Lo stesso istituto centrale, in un rapporto dello scorso settembre, suggeriva che il “previsto rallentamento del ritmo della creazione di posti di lavoro”, l’invecchiamento della popolazione attiva e i flussi migratori relativamente elevati potrebbero provocare un “deterioramento della capacità di far incontrare le imprese e i lavoratori”, rendendo ancora più difficile la riduzione del tasso di disoccupazione nei prossimi anni. Il Banco de España prevede un tasso di disoccupazione dell’11,5% per il 2024, dell’11% per il 2025 e del 10,7% per il 2026, ben lontano dall’8% che l’Esecutivo si era posto come obiettivo di fine legislatura. Il contrastante impatto dei lavoratori immigrati si spiega con due caratteristiche evidenziate in un’analisi dedicata di Fedea, Fundación de Estudios de Economía Aplicada. Gli immigrati, soprattutto quelli provenienti da paesi extra-UE, sono spesso impiegati in lavori poco qualificati e poco retribuiti, anche se alcuni gruppi, in particolare quelli dell’Europa dell’Est e dell’America Latina, mostrano una mobilità ascendente nel tempo. Inoltre, tendono ad avere periodi di disoccupazione più brevi rispetto ai nativi, probabilmente a causa della maggiore pressione economica per trovare rapidamente lavoro e di una minore probabilità di ricevere sussidi di disoccupazione, almeno all’inizio della loro esperienza in terra iberica.

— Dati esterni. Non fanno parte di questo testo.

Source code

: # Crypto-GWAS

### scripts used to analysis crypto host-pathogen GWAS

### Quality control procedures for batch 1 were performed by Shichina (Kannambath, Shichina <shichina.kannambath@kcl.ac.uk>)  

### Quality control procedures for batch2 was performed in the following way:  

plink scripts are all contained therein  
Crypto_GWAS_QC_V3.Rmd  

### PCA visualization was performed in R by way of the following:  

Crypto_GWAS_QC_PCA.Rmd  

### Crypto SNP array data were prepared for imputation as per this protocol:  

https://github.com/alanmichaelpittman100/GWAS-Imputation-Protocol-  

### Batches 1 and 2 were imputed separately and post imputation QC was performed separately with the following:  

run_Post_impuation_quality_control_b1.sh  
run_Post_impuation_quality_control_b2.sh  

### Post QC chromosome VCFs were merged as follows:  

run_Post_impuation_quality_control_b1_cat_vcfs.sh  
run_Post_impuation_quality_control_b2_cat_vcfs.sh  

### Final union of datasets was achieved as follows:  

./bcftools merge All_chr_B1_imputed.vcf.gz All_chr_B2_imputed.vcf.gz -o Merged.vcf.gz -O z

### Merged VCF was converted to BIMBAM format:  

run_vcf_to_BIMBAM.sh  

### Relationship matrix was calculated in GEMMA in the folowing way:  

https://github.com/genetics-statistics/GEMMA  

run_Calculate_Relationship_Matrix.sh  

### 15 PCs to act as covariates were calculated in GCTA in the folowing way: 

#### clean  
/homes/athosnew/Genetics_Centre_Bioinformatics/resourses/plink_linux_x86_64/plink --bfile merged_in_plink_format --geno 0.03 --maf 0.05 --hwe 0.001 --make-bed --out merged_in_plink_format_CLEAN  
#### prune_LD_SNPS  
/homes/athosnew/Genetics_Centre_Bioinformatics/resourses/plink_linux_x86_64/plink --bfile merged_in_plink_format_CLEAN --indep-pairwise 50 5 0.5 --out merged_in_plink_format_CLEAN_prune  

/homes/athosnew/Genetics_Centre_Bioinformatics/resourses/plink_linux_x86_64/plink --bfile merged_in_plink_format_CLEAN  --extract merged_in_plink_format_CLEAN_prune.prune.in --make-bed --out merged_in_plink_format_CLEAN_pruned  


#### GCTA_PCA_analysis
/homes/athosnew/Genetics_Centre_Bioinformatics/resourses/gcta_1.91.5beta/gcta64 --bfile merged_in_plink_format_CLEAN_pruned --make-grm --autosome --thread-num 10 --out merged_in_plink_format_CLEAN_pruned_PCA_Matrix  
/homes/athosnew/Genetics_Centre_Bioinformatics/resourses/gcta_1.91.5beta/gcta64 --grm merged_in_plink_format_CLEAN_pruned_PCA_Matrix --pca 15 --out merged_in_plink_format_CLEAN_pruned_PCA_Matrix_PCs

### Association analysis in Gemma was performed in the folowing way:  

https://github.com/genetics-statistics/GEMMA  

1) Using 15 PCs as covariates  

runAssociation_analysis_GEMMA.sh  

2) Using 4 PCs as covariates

In questo quadro in evoluzione, ci sono due nodi che appaiono difficilissimi da sciogliere per il sistema economico spagnolo. Da una parte c’è la disoccupazione di lunga durata. I dati di Asempleo mostrano che il 20,5% dei disoccupati cerca lavoro senza successo da oltre quattro anni: si tratta di mezzo milione di persone. Secondo Randstad Research, salgono a 1,1 milioni le persone in cerca di lavoro da più di anno, rappresentando il 38,5% del totale dei disoccupati. Il secondo nodo è la produttività. I dati Eurostat, che fanno riferimento allo scorso anno e ai primi mesi del 2024, indicano che la produttività in Spagna si è consolidata a 97 punti (sulla base di 100 che costituisce la media dell’intera UE) e mostra un calo rispetto al massimo di 101,9 punti raggiunti negli anni immediatamente precedenti la pandemia, dunque quasi cinque punti in meno. Questa diminuzione è doppia rispetto a quella dei Paesi dell’Eurozona, che complessivamente hanno visto scendere questo indicatore di 2,7 punti, da 106,5 al ​​103,8.